What is a match? Suppose there is a group of people who are going to put on a play. These people prefer different roles. Some would really like to play Romeo, others Juliet. A choice is going to have to be made about who plays whom. When we make such a choice, we are making a "match" between actors and roles--a pairing off, or mapping, between actors and roles. More precisely, a match between A's and B's is any subset of the cross product of A and B.
Matches aren't created equally. Suppose there are only two actors (Jim and Martha) and two roles (Romeo and Juliet). Jim wants to play Romeo and does not want to play Juliet. Martha wants to play Juliet and not Romeo. A match, then, which assigned Jim to Juliet and Martha to Romeo would be a worse, or less optimal match, than one which assigned Jim to Romeo and Martha to Juliet. An optimal match is a match which is locally best with respect to some property--meaning that no other match on the same domain is better than it with respect to that property. In our example here, the match of Jim to Romeo, Martha to Juliet was optimal with respect to the actors' preferences.
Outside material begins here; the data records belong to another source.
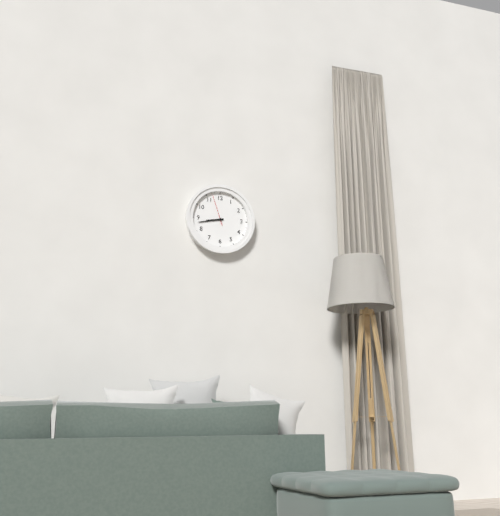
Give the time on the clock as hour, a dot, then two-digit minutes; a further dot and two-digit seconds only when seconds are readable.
8.43
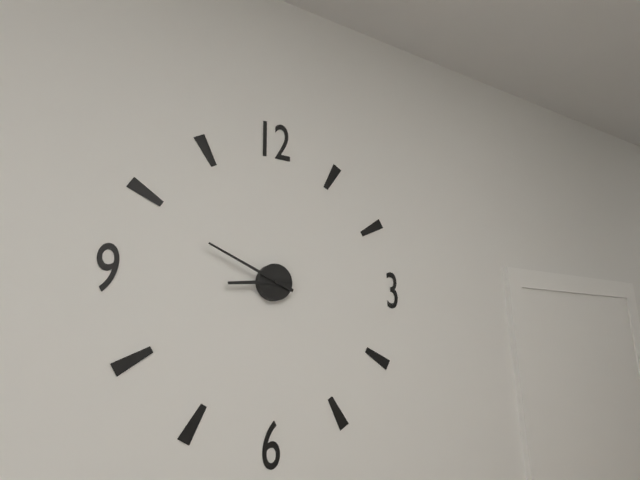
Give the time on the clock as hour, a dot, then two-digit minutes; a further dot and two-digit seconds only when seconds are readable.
8.49
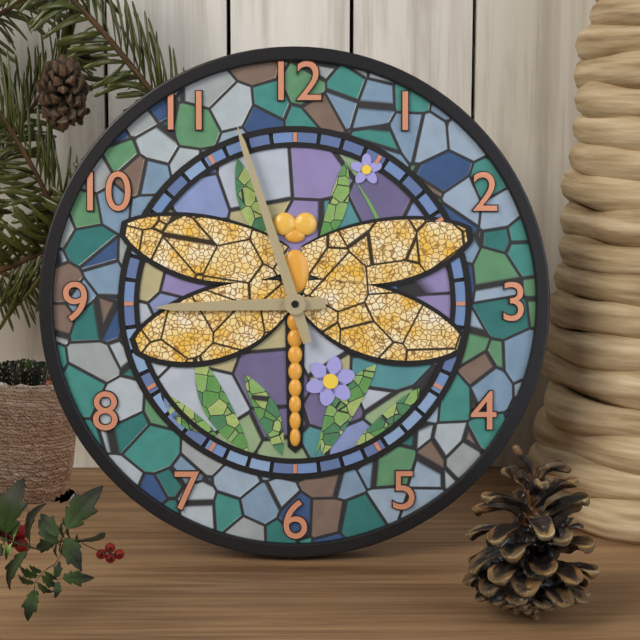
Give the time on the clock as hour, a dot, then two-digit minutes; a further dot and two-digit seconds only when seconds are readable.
8.57
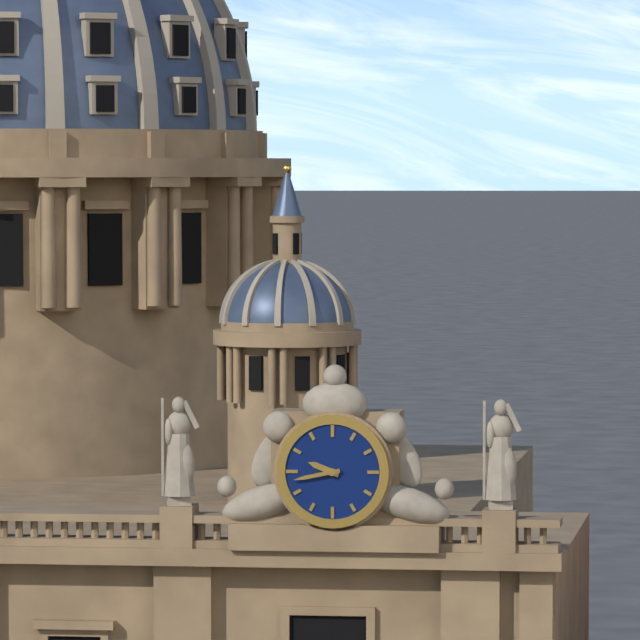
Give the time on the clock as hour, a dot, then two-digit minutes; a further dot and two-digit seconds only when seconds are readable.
9.43
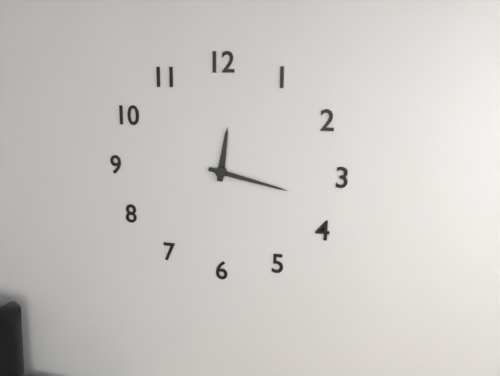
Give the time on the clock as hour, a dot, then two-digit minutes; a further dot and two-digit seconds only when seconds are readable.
12.17
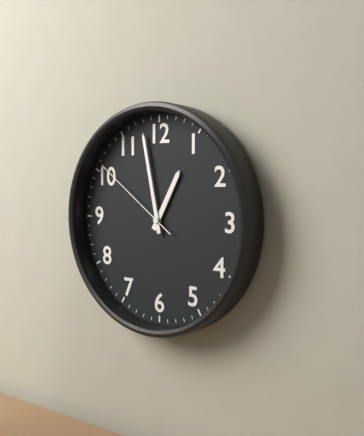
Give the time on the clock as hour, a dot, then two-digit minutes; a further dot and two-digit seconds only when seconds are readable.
12.58.51
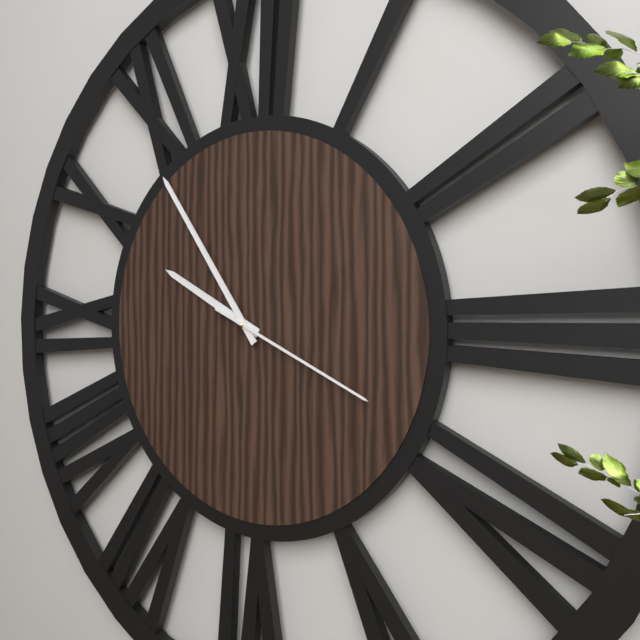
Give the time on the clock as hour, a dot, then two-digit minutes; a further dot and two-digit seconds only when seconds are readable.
9.54.19
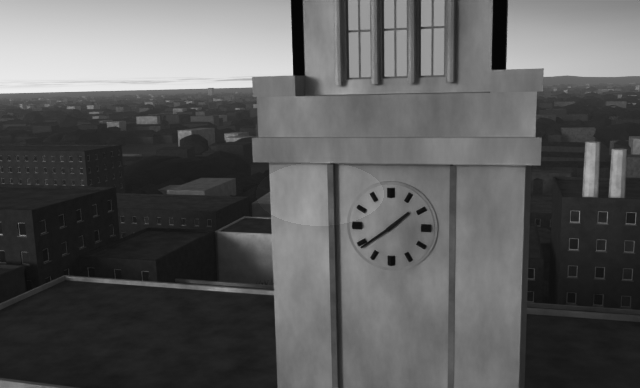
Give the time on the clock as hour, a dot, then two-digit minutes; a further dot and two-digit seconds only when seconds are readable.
1.39
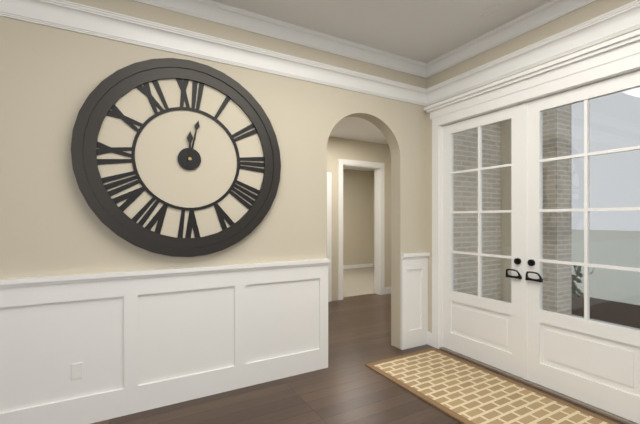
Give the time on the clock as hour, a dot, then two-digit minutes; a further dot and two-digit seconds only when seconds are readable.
12.02
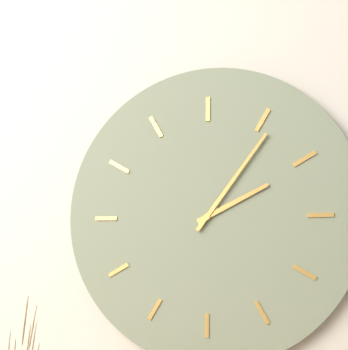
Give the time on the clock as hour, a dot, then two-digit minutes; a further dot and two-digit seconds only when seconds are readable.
2.06
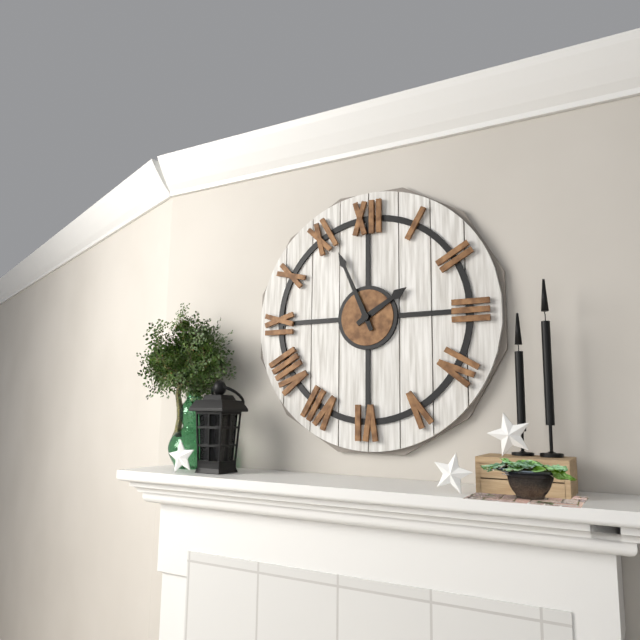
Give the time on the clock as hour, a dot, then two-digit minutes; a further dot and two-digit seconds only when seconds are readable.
1.56
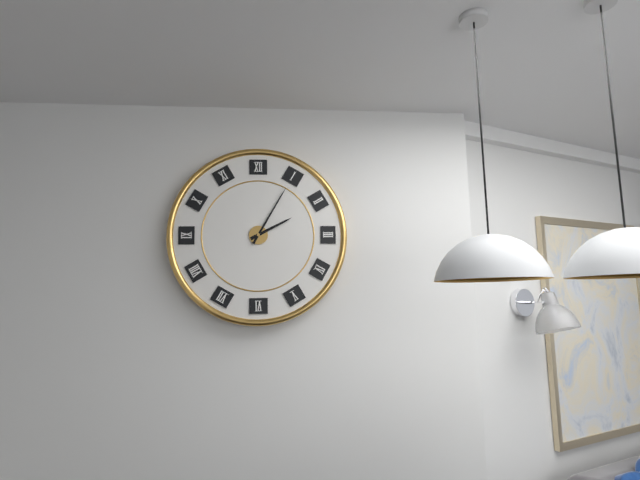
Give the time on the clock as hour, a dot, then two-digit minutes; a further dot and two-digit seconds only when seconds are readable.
2.05
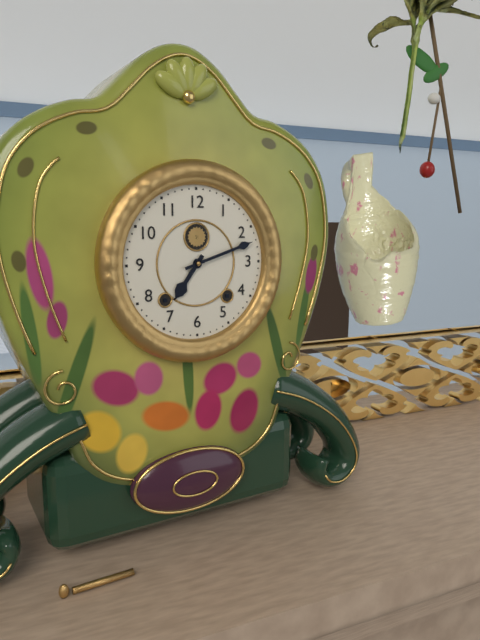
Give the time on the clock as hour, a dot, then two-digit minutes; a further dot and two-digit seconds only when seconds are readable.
7.12
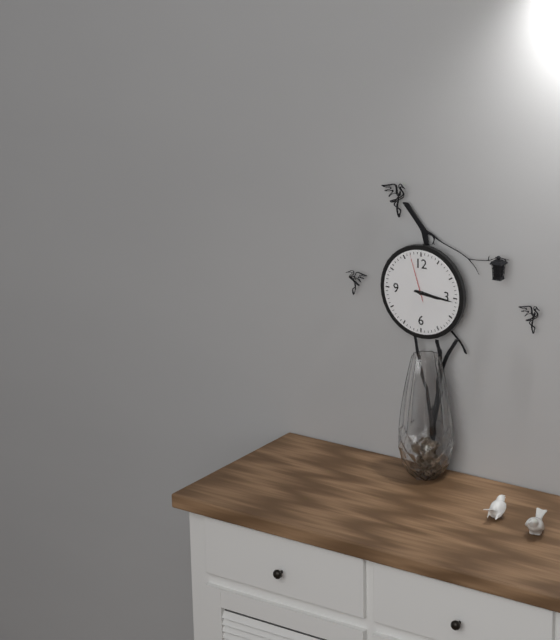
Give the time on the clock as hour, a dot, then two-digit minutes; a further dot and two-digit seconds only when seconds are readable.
3.16
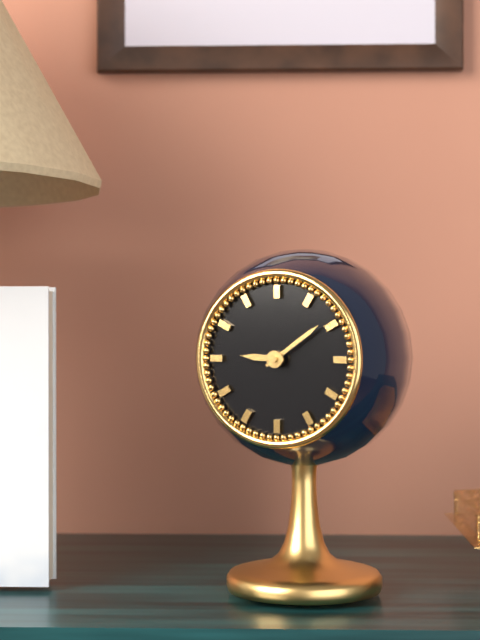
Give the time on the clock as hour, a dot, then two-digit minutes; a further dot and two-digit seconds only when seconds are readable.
9.09
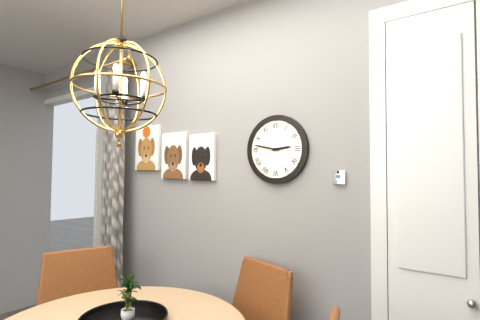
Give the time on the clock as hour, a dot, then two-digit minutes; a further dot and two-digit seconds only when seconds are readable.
2.47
An algorithm exists for finding optimized matches. It is called the "Hungarian Algorithm". But one problem with the Hungarian algorithm is that it only works when the sets of individuals to be matched (e.g. actors, roles) are equal in size. When they are not--when, say, there are more roles than there are actors--the Hungarian Algorithm will leave out the extra individuals. They won't be matched. This is often not what we want it to do. Very likely, we'd want every role in our play assigned to an actor. Else it might turn out that crucial characters are missing! "O Romeo, Romeo! wherefore art thou Romeo?"
This project is an attempt to generalize the Hungarian algorithm to uneven matches. It makes two important assumptions: (1) that an optimal match is one in which every individual is matched with at least one other individual; and (2) that an optimal match is one in which the mapping is as even as possible, i.e. members of the same set are all matched with the same number of individuals (+/-1). So it won't ever be the case that Jim is assigned to 10 roles, and Martha to 3.